The problem: Up to and including the line that contains "of adrenal gland)", reproduce every line exactly, beginning with the first line below.

:: Material provided ::

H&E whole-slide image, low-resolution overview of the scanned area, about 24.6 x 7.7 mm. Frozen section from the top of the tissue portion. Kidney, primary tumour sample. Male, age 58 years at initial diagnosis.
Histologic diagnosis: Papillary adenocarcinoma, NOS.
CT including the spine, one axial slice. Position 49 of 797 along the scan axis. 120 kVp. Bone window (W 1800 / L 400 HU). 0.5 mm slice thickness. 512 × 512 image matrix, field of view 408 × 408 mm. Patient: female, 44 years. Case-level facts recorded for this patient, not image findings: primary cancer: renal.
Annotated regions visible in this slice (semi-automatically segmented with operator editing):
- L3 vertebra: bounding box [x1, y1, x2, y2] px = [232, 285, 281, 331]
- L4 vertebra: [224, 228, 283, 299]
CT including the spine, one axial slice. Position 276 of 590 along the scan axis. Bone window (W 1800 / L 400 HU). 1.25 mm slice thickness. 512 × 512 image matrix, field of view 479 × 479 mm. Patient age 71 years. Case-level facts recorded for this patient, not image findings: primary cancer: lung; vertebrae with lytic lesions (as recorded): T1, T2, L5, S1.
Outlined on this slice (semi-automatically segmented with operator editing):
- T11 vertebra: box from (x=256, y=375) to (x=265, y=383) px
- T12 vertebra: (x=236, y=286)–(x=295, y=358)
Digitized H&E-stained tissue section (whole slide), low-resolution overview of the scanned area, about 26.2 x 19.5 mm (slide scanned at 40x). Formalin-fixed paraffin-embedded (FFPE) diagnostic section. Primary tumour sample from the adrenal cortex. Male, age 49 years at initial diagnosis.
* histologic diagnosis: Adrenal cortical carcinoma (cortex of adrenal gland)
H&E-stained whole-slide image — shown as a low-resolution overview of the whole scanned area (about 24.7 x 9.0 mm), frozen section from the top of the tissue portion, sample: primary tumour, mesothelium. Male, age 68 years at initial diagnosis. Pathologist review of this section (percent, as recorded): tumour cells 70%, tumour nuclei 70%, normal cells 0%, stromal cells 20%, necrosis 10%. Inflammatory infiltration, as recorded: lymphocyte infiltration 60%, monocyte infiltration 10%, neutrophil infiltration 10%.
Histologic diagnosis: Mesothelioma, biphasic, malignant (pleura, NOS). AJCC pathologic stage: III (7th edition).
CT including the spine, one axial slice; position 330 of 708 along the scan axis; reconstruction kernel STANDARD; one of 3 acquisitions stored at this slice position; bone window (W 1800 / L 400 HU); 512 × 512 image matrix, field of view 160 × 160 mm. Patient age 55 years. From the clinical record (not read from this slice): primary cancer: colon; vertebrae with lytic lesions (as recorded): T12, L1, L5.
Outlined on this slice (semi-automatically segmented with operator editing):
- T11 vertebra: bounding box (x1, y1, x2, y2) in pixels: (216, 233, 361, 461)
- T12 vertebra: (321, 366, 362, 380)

:::

Solution to the exercise:
H&E whole-slide image, low-resolution overview of the scanned area, about 24.6 x 7.7 mm. Frozen section from the top of the tissue portion. Kidney, primary tumour sample. Male, age 58 years at initial diagnosis.
Histologic diagnosis: Papillary adenocarcinoma, NOS.
CT including the spine, one axial slice. Position 49 of 797 along the scan axis. 120 kVp. Bone window (W 1800 / L 400 HU). 0.5 mm slice thickness. 512 × 512 image matrix, field of view 408 × 408 mm. Patient: female, 44 years. Case-level facts recorded for this patient, not image findings: primary cancer: renal.
Annotated regions visible in this slice (semi-automatically segmented with operator editing):
- L3 vertebra: bounding box [x1, y1, x2, y2] px = [232, 285, 281, 331]
- L4 vertebra: [224, 228, 283, 299]
CT including the spine, one axial slice. Position 276 of 590 along the scan axis. Bone window (W 1800 / L 400 HU). 1.25 mm slice thickness. 512 × 512 image matrix, field of view 479 × 479 mm. Patient age 71 years. Case-level facts recorded for this patient, not image findings: primary cancer: lung; vertebrae with lytic lesions (as recorded): T1, T2, L5, S1.
Outlined on this slice (semi-automatically segmented with operator editing):
- T11 vertebra: box from (x=256, y=375) to (x=265, y=383) px
- T12 vertebra: (x=236, y=286)–(x=295, y=358)
Digitized H&E-stained tissue section (whole slide), low-resolution overview of the scanned area, about 26.2 x 19.5 mm (slide scanned at 40x). Formalin-fixed paraffin-embedded (FFPE) diagnostic section. Primary tumour sample from the adrenal cortex. Male, age 49 years at initial diagnosis.
* histologic diagnosis: Adrenal cortical carcinoma (cortex of adrenal gland)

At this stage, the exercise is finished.